Saturday, November 22, 2008

Time Bomb

"Now I lay me down to sleep...." Many of us recited that prayer at bedtime. I had stopped doing that - I didn't like the way it sounded at the end.

All summer long ships were sailing into the Caribbean, into its warm blue/green waters making their way into the harbors of Cuba. Lots of Russian ships. Our navy was watching. My cousin Danny watched them from the deck of his destroyer.
He saw Russian merchant vessels with their decks loaded down with big crates covered up in canvas. The newspapers said that a large amount of Russian soldiers were now in Cuba, and Walter Cronkite, Chet Huntley and all the other news men on TV were wondering what was going on down there.

What did I know about it? Cuba this and Cuba that. For years now it seemed that everything bad in the world somehow got all tangled up with that island so close to our shore.

The images I saw, the black and white and gray pictures of Castro. Always pointing his finger in the air and blaming America for all the problems in the world.
There he was hugging Nikita Kruschev and telling the world he was now a Communist, and the Russians were his only friends in the world. America was out to get him and he wasn't going to allow another Bay of Pigs happen again, so he was letting the Russians come and train his army.

Black and white and gray images of Russian ships at sea.

One Monday night in October, the 22nd it was, as I was getting ready to watch TV, President Kennedy came on to talk to the country. One of our U-2 spy planes had taken pictures of missile bases on Cuba, he said. He showed us pictures of them.

Black and white and gray images of trucks and tents and airplanes. White letters pointing out the missiles and the barracks of soldiers.

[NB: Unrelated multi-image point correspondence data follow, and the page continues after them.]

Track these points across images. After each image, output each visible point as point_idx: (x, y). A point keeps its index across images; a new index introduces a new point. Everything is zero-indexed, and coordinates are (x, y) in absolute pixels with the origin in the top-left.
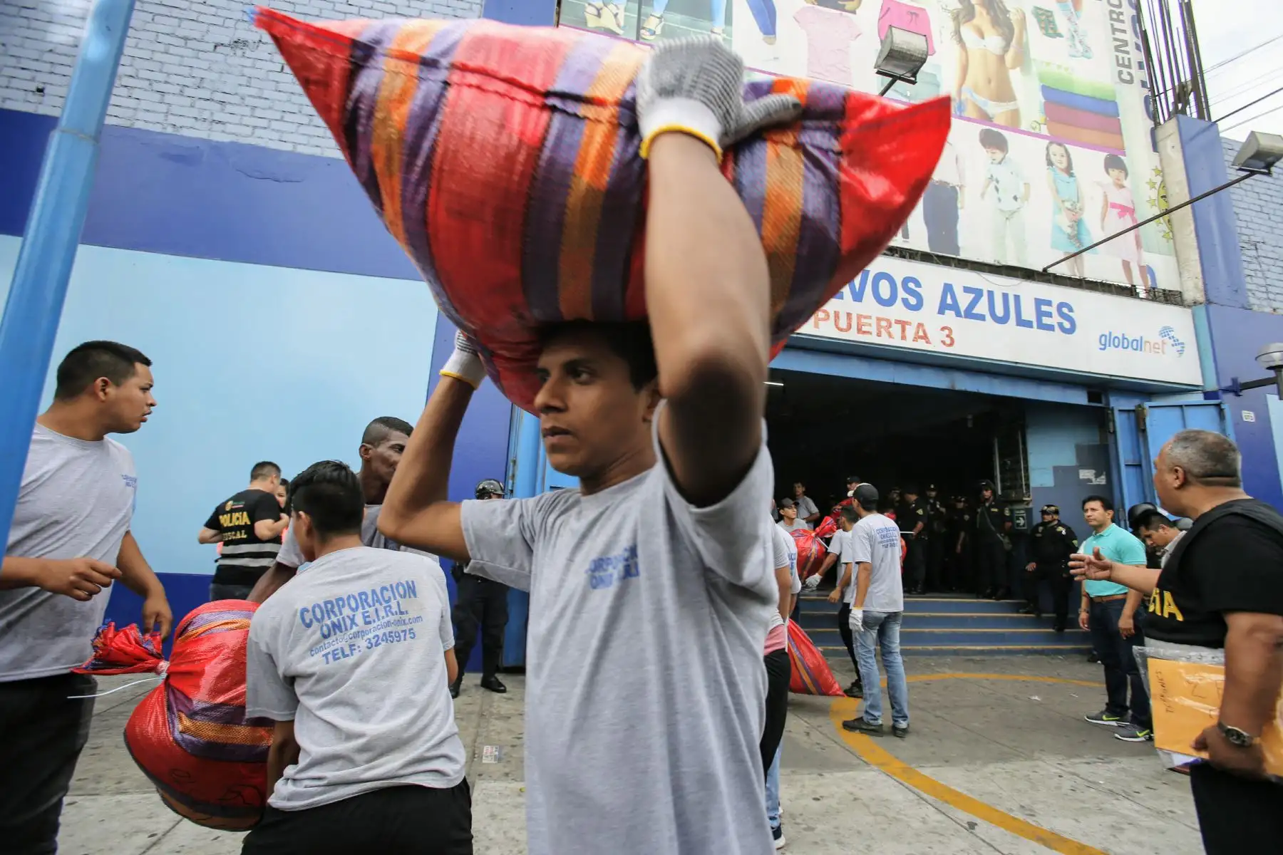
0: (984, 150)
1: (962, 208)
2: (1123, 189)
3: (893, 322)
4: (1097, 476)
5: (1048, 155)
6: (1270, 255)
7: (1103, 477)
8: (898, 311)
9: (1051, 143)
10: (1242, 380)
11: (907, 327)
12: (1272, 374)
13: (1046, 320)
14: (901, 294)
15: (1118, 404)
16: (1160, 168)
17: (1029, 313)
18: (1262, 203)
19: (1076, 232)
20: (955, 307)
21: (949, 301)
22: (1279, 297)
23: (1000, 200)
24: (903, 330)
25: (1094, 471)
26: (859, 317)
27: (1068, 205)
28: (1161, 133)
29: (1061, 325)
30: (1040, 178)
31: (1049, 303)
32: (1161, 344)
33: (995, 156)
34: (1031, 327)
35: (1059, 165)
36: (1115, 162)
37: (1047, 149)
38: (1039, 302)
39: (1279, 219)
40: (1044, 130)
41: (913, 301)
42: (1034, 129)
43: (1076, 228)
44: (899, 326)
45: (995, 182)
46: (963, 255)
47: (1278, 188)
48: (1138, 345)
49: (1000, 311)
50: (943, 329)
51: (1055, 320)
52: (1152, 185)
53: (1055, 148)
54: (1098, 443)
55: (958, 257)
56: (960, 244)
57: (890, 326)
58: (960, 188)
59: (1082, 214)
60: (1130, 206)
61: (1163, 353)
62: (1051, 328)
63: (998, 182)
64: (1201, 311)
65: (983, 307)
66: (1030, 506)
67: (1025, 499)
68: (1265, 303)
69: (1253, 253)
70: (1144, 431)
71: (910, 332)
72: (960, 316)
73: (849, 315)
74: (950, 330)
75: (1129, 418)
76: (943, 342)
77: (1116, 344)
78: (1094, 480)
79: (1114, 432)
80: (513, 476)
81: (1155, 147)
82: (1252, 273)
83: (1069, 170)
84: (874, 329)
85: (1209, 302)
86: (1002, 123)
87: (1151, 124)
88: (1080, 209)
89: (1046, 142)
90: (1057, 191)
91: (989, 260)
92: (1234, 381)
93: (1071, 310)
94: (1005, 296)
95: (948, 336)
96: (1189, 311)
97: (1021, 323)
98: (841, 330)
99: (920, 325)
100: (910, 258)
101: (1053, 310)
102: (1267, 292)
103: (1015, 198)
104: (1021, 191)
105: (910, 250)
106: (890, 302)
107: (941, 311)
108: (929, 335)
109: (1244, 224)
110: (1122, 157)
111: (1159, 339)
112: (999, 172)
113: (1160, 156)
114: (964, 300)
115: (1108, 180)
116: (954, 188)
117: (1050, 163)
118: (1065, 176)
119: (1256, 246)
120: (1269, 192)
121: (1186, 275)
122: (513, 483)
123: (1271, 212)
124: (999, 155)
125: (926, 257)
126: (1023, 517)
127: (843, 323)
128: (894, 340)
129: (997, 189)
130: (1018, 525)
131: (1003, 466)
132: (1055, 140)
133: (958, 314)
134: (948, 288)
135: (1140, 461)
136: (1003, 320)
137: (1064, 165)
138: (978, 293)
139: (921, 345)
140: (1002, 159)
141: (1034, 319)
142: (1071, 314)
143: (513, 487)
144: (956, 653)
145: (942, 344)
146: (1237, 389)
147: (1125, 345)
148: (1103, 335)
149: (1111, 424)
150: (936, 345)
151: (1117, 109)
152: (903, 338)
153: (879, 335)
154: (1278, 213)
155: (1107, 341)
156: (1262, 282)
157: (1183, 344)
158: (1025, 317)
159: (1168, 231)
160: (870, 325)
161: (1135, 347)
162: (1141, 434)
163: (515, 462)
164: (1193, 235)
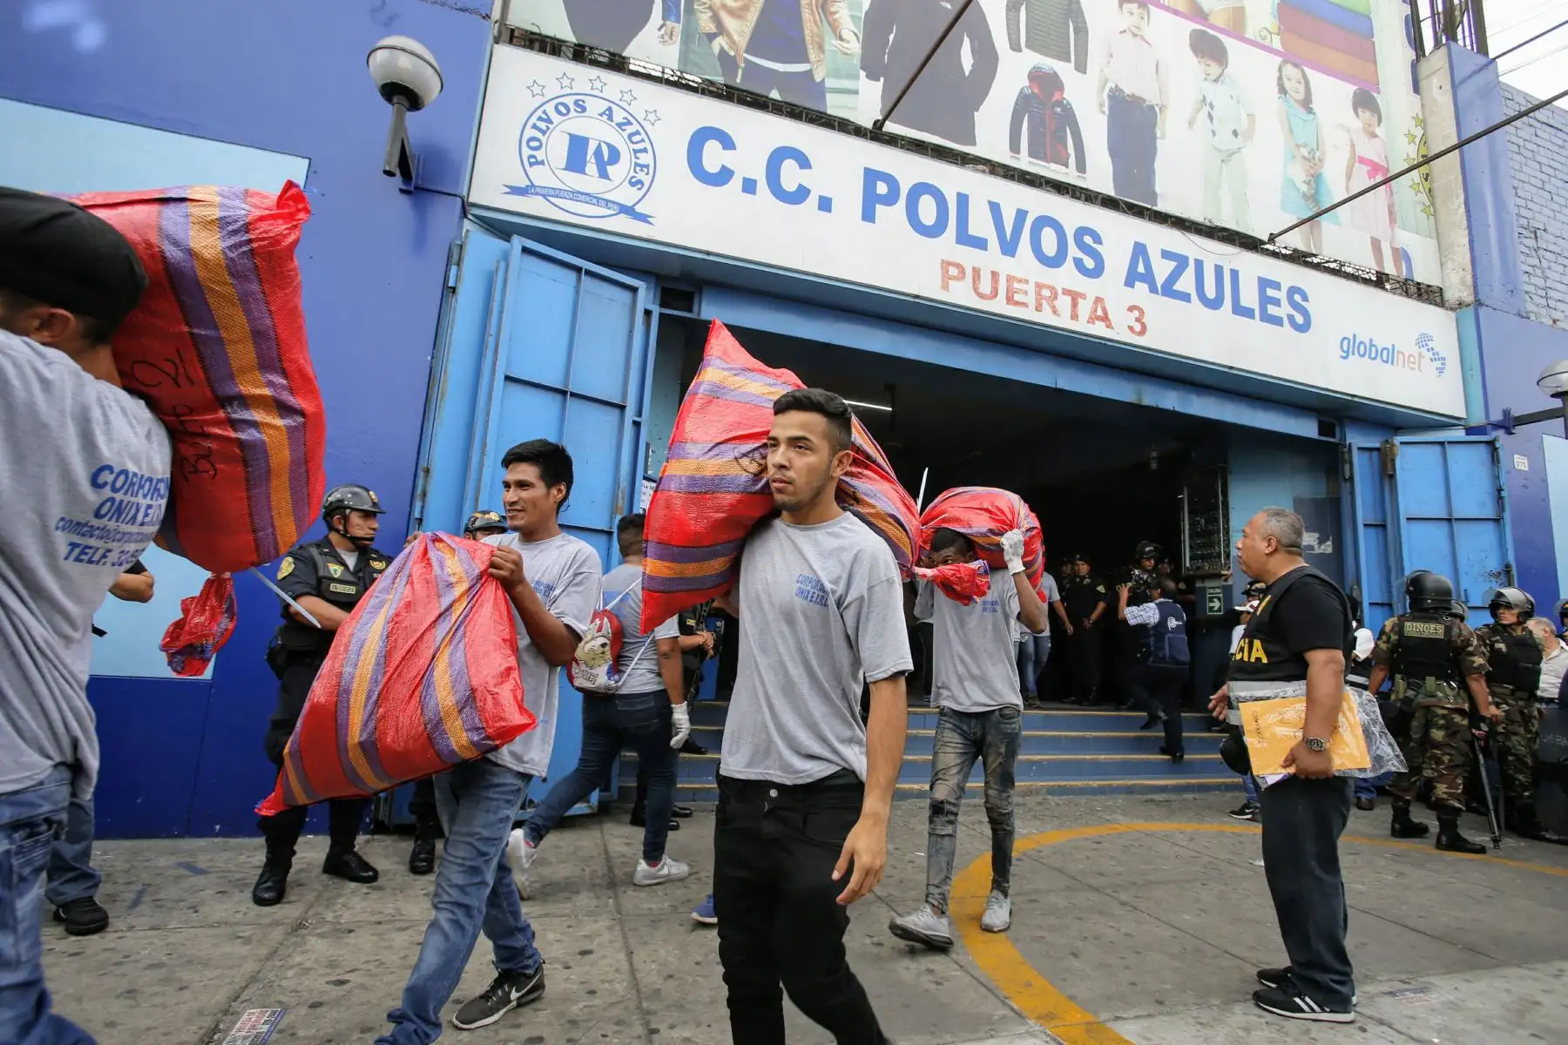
0: (1195, 60)
1: (1163, 138)
2: (1376, 139)
3: (1060, 291)
4: (1321, 541)
5: (1280, 78)
6: (1551, 247)
7: (1329, 543)
8: (1066, 276)
9: (1285, 62)
10: (1516, 412)
11: (1080, 300)
12: (1558, 403)
13: (1272, 310)
14: (1073, 251)
15: (1356, 439)
16: (1421, 117)
17: (1250, 298)
18: (1545, 178)
19: (1313, 192)
20: (1148, 278)
21: (1141, 269)
22: (1560, 306)
23: (1214, 133)
24: (1075, 305)
25: (1317, 535)
26: (1010, 279)
27: (1304, 152)
28: (1424, 68)
29: (1291, 318)
30: (1269, 109)
31: (1277, 286)
32: (1417, 356)
33: (1210, 70)
34: (1253, 317)
35: (1293, 94)
36: (1365, 101)
37: (1280, 70)
38: (1264, 283)
39: (1562, 201)
40: (1277, 43)
41: (1089, 263)
42: (1264, 38)
43: (1313, 185)
44: (1068, 299)
45: (1208, 108)
46: (1162, 206)
47: (1563, 160)
48: (1388, 356)
49: (1211, 293)
50: (1131, 309)
51: (1284, 310)
52: (1410, 136)
53: (1289, 70)
54: (1324, 496)
55: (1154, 208)
56: (1157, 189)
57: (1056, 298)
58: (1160, 109)
59: (1321, 167)
60: (1383, 163)
61: (1420, 370)
62: (1277, 321)
63: (1212, 107)
64: (1469, 313)
65: (1186, 283)
66: (1230, 582)
67: (1224, 572)
68: (1544, 311)
69: (1531, 243)
70: (1392, 477)
71: (1085, 308)
72: (1157, 292)
73: (995, 275)
74: (1142, 312)
75: (1371, 458)
76: (1131, 329)
77: (1362, 353)
78: (1316, 547)
79: (1351, 479)
80: (424, 494)
81: (1416, 89)
82: (1530, 270)
83: (1306, 103)
84: (1031, 299)
85: (1479, 303)
86: (1220, 23)
87: (1412, 54)
88: (1320, 160)
89: (1279, 60)
90: (1291, 131)
91: (1197, 216)
92: (1506, 413)
93: (1305, 298)
94: (1219, 270)
95: (1137, 320)
96: (1452, 315)
97: (1240, 310)
98: (982, 296)
99: (1098, 300)
100: (1086, 200)
101: (1282, 295)
102: (1547, 297)
103: (1235, 133)
104: (1243, 126)
105: (1087, 190)
106: (1055, 262)
107: (1129, 283)
108: (1110, 316)
109: (1522, 203)
110: (1375, 95)
111: (1415, 350)
112: (1216, 93)
113: (1422, 99)
114: (1162, 270)
115: (1356, 123)
116: (1152, 108)
117: (1283, 90)
118: (1301, 112)
119: (1535, 232)
120: (1552, 163)
121: (1450, 265)
122: (423, 507)
123: (1554, 190)
124: (1215, 69)
125: (1109, 203)
126: (1219, 599)
127: (986, 287)
128: (1058, 317)
129: (1211, 117)
130: (1211, 609)
131: (1193, 525)
132: (1289, 58)
133: (1153, 290)
134: (1140, 250)
135: (1384, 520)
136: (1215, 304)
137: (1301, 96)
138: (1182, 261)
139: (1099, 330)
140: (1220, 76)
141: (1255, 306)
142: (1304, 304)
143: (422, 512)
144: (1129, 790)
145: (1129, 331)
146: (1509, 423)
147: (1373, 355)
148: (1345, 338)
149: (1347, 467)
150: (1120, 331)
151: (1372, 27)
152: (1074, 317)
153: (1038, 308)
154: (1562, 192)
155: (1351, 347)
156: (1541, 282)
157: (1444, 359)
158: (1244, 302)
159: (1428, 203)
160: (1026, 293)
161: (1385, 358)
162: (1387, 482)
163: (427, 471)
164: (1462, 210)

These were Russian missiles and Russian soldiers, and the missiles were capable of striking deep into our country. President Kennedy then told us that the missiles were nuclear ones. Nuclear missiles aimed right at us just ninety miles away. The President declared that he would regard any missile fired at us from Cuba as an act of war coming from the Russians, and that we would strike back at them. He was ordering a quarantine around Cuba, and our navy was going to stop and search all ships to make sure they weren't bringing in more weapons. He scared the bejeezus out of me and probably everybody else in the world.

It was hard to sleep that night.

Black and white and gray images of atomic bombs going off. The force of a nuclear blast destroying everything in its path would play over and over again in my mind.



On the way to school we sang the Kruschev song, something to help us laugh it all off, but in the back of our minds we feared the worst, and we had more air-raid drills to remind us all of the danger.

Black and white and gray images of American navy ships following a Russian submarine.
More photos of Russian missile sites, and the U.N. building, and stories about U-2 spy planes. Thousands of soldiers being sent to Florida, and would the Russians allow us to search their ships peacefully?

Tick, tick, tick, it seemed to me.

And then the day came.

Black and white and gray images of Russian ships, with their decks jammed with great big crates, and we were going to stop them.

Tick, tick, tick, it seemed to me.

"..if I should die before I wake, I pray the Lord my soul to take."

1 comment:

Bob Thomas said...

My family used to use that prayer too. I don't know how it was supposed to calm you down and help you sleep better.

You didn't have to go as far as Cuba to see missile silos and such. Where was that Nike missile base? Sewell? Somewhere very close to us.

yep Sewell

now there's a Christian school on the site...

http://gccs.hardingville.com/

In 1964, Mr. Horace Hoey and a group of concerned Christian parents purchased a government owned Nike missile base and founded the Gloucester County Christian Day School on its premises, and in 1978 it was placed within the ministry of Bethel Community Church. At that time it had approximately 80 students in grades Kindergarten through Eight, and the school experienced God's blessing in many ways. In May 1997, Hardingville Bible Church assumed the ministry with approximately 260 students in grades Kindergarten through Twelve. Since then, the Lord has chosen to greatly use the ministry of Gloucester County Christian School, and he has continued his blessing upon it. As of September 2004, the enrollment from Pre-Kindergarten to Twelfth grade has exceeded 430 and new plans are underway for the construction of a modern High School education facility.